Emotionale Reife ist keine Neigung, kein Hobby, kein Interesse, das man eben hat oder nicht. Ob man emotionale Reife erlangen kann und wie gut, ist auch nicht vom Geschlecht abhängig. Sie ist eine logische Folge vom tatsächlichen Erwachsenwerden.
Ein echtes Gegenüber sein, seine Innenwelten kennen, Gefühle wahrnehmen und im Miteinander benennen können, anderen zuhören und sie erfassen können, weil man sich selbst erfasst hat, etwas aufgreifen können, auf den anderen eingehen können, ihn tatsächlich hören und sehen, begreifen und nachempfinden können, Mitgefühl, Regungen und Stimmungen des anderen registrieren und mit einbeziehen, sprechen und gleichzeitig fühlen können, denken in Ursache und Wirkung, Weitsicht, Achtsamkeit, authentische Interaktion, Erlebtes in Bezug zu sich setzen können, Bedürfnisse wahrnehmen, sie ausdrücken können und ob der Umstände priorisieren können...
Das alles ist ein schlichtes Zeugnis von emotionaler Reife. Das alles kann ein natürlich erwachsen gewordener Mensch unabhängig vom Geschlecht. Das alles zu wollen ist nicht zu viel verlangt. Das wäre unser aller Natur, wenn wir sie denn ungestört hätten entfalten können. Das alles können sowohl Männer wie Frauen. Das alles entsteht nicht nur, wenn man Psychologie als Hobby hat.
Ich hab mich so lange, so unfassbar lange dafür falsch gemacht, wenn mir DAS in Begegnung gefehlt hat. Ich hab mich so lange abspeisen lassen mit "für mich ist das nichts", "ich kann das nicht", "Männer sind anders", "das wurde dir in die Wiege gelegt, ich hab das nicht", "du bist halt hochsensibel", "das interessiert mich alles nicht", "das brauche ich nicht", "das ist mir zu anstrengend", usw.

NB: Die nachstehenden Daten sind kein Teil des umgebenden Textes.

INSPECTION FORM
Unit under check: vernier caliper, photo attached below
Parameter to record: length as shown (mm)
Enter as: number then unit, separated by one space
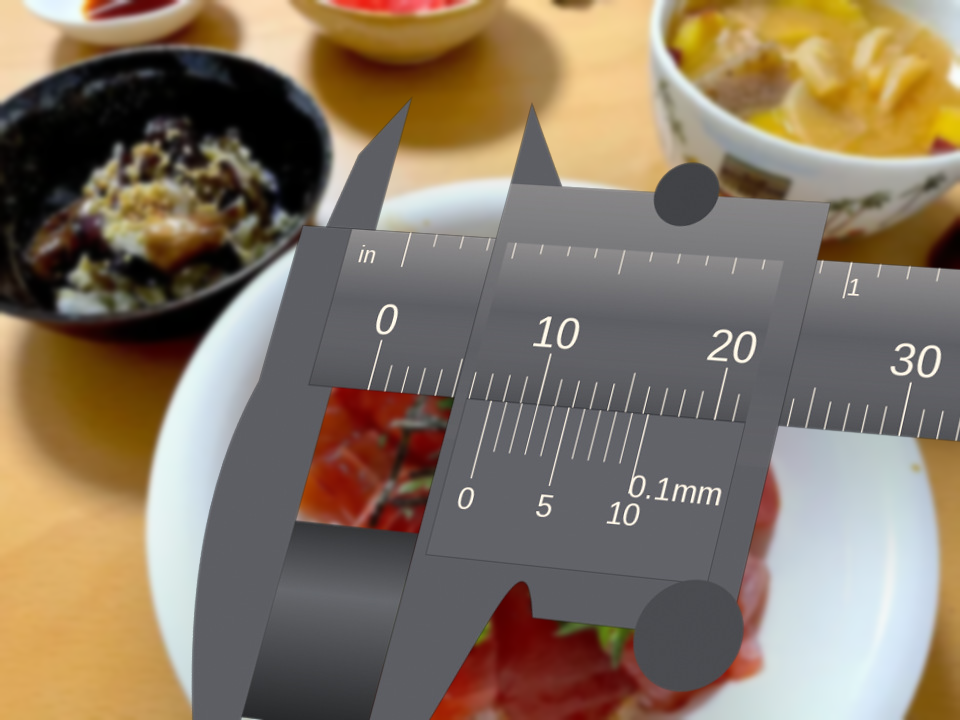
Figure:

Heute morgen war da eine Wut, eine unfassbare Wut, als mir so richtig, richtig deutlich geworden ist, dass ich immer recht hatte, dass es wahr ist, dass da was Grundsätzliches fehlte, was da eigentlich sein müsste und dass es weder zu viel verlangt ist, noch ich zu hohe Ansprüche habe. Ich wollte einfach nur einen echten Erwachsenen, Geschlecht egal. Ich hab schlicht einen reifen Menschen vermisst. Und jede der Aussagen im vorherigen Absatz sagt eigentlich: Ich weigere mich, erwachsen zu werden.
Dieses Erkennen tut auf der einen Seite total gut, weil da endlich Klarheit ist. Gleichzeitig ist es schmerzhaft, weil ich die Verzweiflung der Kindheit nochmal krasser begreife, weil ich Krieg gegen mich selbst führen musste, mich jahrzehntelang runterregulieren, weil etwas nicht da war, was eigentlich naturgegeben wäre. Da ist Fassungslosigkeit. Ich erinnere mich an so viele Situationen, in denen ich zurecht "unzufrieden" war und keine Worte dafür hatte, versuchte mir das irgendwie schön zu reden, den Fehler bei mir zu suchen, hab mich für meine Unzufriedenheit verurteilt.
Natürlich ist mir klar, dass niemand etwas für Trauma und die daraus resultierende unvollständige emotionale Entwicklung kann. Versteh ich alles, aber sowas von. Ich komm da her. Und gerade jetzt mag ich ganz und gar in meinen Schuhen stehen und fühlen und erfassen, was das für MICH bedeutet hat und manchmal immer noch bedeutet.
Alter Schwede! Manchmal erschreckt es mich, wenn dann doch wieder ein X auftaucht, das ich mir für ein U hab verkaufen lassen.